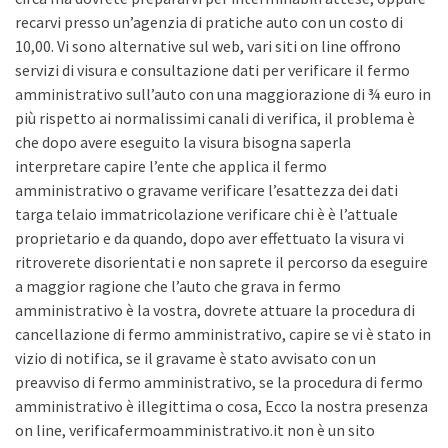
recarvi presso un’agenzia di pratiche auto con un costo di
10,00. Vi sono alternative sul web, vari siti on line offrono
servizi di visura e consultazione dati per verificare il fermo
amministrativo sull’auto con una maggiorazione di ¾ euro in
più rispetto ai normalissimi canali di verifica, il problema è
che dopo avere eseguito la visura bisogna saperla
interpretare capire l’ente che applica il fermo
amministrativo o gravame verificare l’esattezza dei dati
targa telaio immatricolazione verificare chi è è l’attuale
proprietario e da quando, dopo aver effettuato la visura vi
ritroverete disorientati e non saprete il percorso da eseguire
a maggior ragione che l’auto che grava in fermo
amministrativo è la vostra, dovrete attuare la procedura di
cancellazione di fermo amministrativo, capire se vi è stato in
vizio di notifica, se il gravame è stato avvisato con un
preavviso di fermo amministrativo, se la procedura di fermo
amministrativo è illegittima o cosa, Ecco la nostra presenza
on line, verificafermoamministrativo.it non è un sito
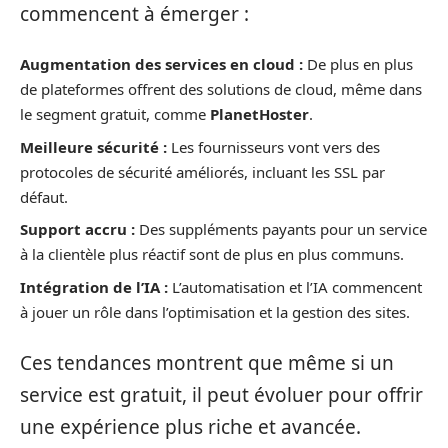
commencent à émerger :
Augmentation des services en cloud :
De plus en plus
de plateformes offrent des solutions de cloud, même dans
le segment gratuit, comme
PlanetHoster
.
Meilleure sécurité :
Les fournisseurs vont vers des
protocoles de sécurité améliorés, incluant les SSL par
défaut.
Support accru :
Des suppléments payants pour un service
à la clientèle plus réactif sont de plus en plus communs.
Intégration de l’IA :
L’automatisation et l’IA commencent
à jouer un rôle dans l’optimisation et la gestion des sites.
Ces tendances montrent que même si un
service est gratuit, il peut évoluer pour offrir
une expérience plus riche et avancée.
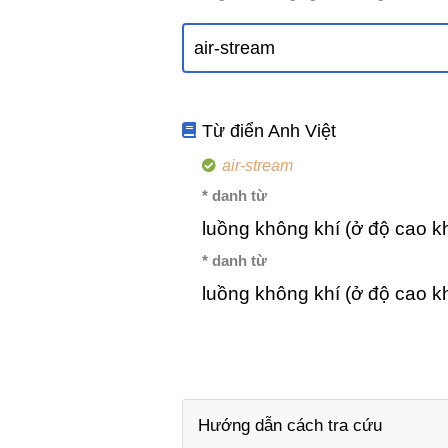
Từ điển Anh Việt
air-stream
* danh từ
luồng không khí (ở độ cao 
* danh từ
luồng không khí (ở độ cao 
Hướng dẫn cách tra cứu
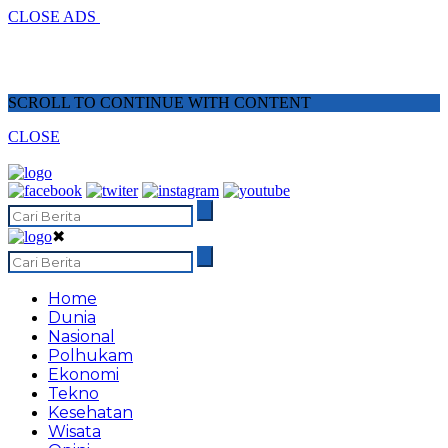
CLOSE ADS
SCROLL TO CONTINUE WITH CONTENT
CLOSE
✖
Home
Dunia
Nasional
Polhukam
Ekonomi
Tekno
Kesehatan
Wisata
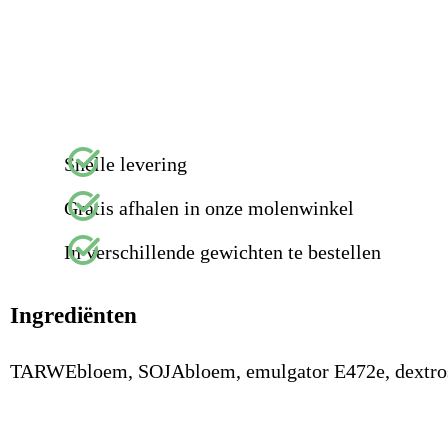
Snelle levering
Gratis afhalen in onze molenwinkel
In verschillende gewichten te bestellen
Ingrediënten
TARWEbloem, SOJAbloem, emulgator E472e, dextrose,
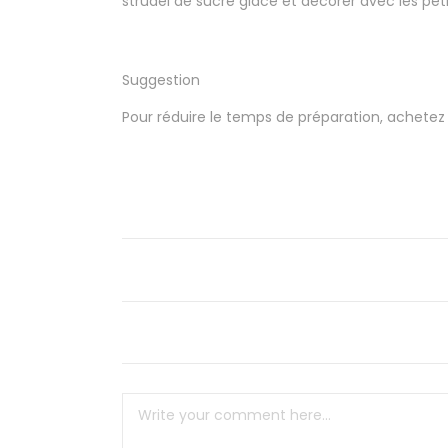
strudel de sucre glace et décorer avec les pe
Suggestion
Pour réduire le temps de préparation, achetez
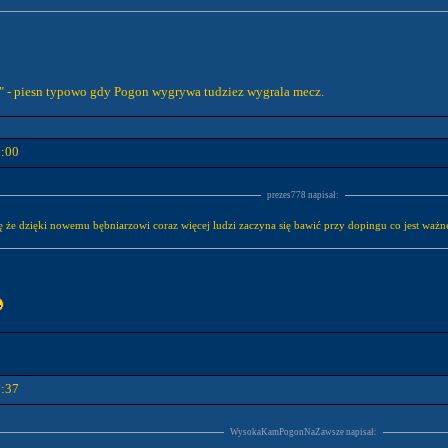
.." - piesn typowo gdy Pogon wygrywa tudziez wygrala mecz.
9:00
prezes778 napisał:
 że dzięki nowemu bębniarzowi coraz więcej ludzi zaczyna się bawić przy dopingu co jest ważne
9:37
WysokaKamPogonNaZawsze napisał:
-*-
* Assignment *
Each line above that includes "plus" counts once; state the total and nothing more.

* Result of the exercise *
3